(Material to process begins)

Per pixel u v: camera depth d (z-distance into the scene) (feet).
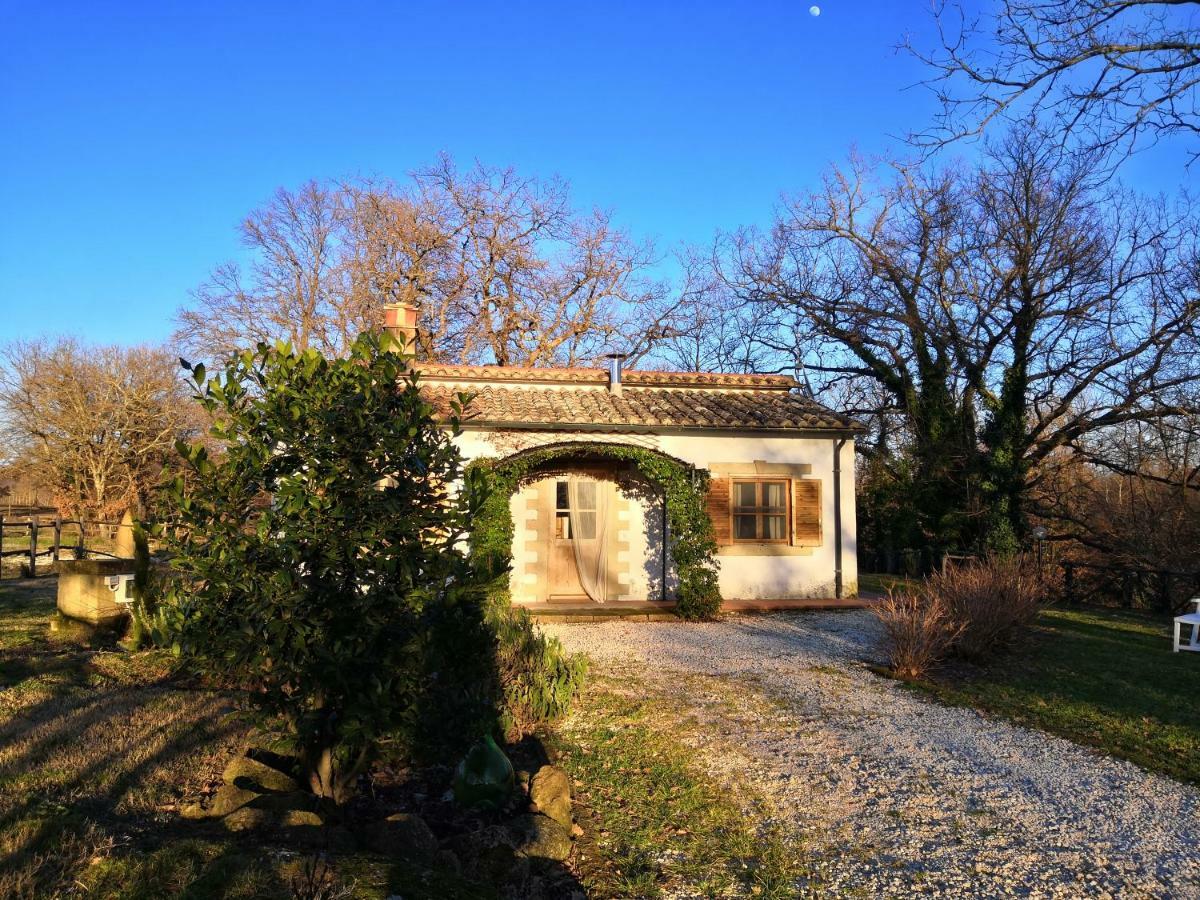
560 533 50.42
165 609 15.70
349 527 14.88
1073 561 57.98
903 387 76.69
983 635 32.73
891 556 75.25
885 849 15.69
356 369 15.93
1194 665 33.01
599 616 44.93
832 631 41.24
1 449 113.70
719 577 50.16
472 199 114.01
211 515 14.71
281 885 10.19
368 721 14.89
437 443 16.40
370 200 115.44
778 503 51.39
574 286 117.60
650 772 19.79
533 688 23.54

(Material to process ends)
(Material to process begins)

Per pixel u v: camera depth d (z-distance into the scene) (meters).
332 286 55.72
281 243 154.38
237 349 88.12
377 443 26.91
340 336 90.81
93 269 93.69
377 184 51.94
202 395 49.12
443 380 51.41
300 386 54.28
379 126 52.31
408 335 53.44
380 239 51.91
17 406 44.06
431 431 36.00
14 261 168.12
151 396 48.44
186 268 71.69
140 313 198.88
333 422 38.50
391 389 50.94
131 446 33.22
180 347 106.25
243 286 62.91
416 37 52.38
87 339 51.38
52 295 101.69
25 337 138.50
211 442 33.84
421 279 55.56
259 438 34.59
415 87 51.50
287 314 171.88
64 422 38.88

(Material to process ends)

About this exercise ::
Using the data above, repeat exactly the lines that begin at the line with "243 286 62.91" and end at the line with "64 422 38.88", both ends included.

Result for this exercise ::
243 286 62.91
416 37 52.38
87 339 51.38
52 295 101.69
25 337 138.50
211 442 33.84
421 279 55.56
259 438 34.59
415 87 51.50
287 314 171.88
64 422 38.88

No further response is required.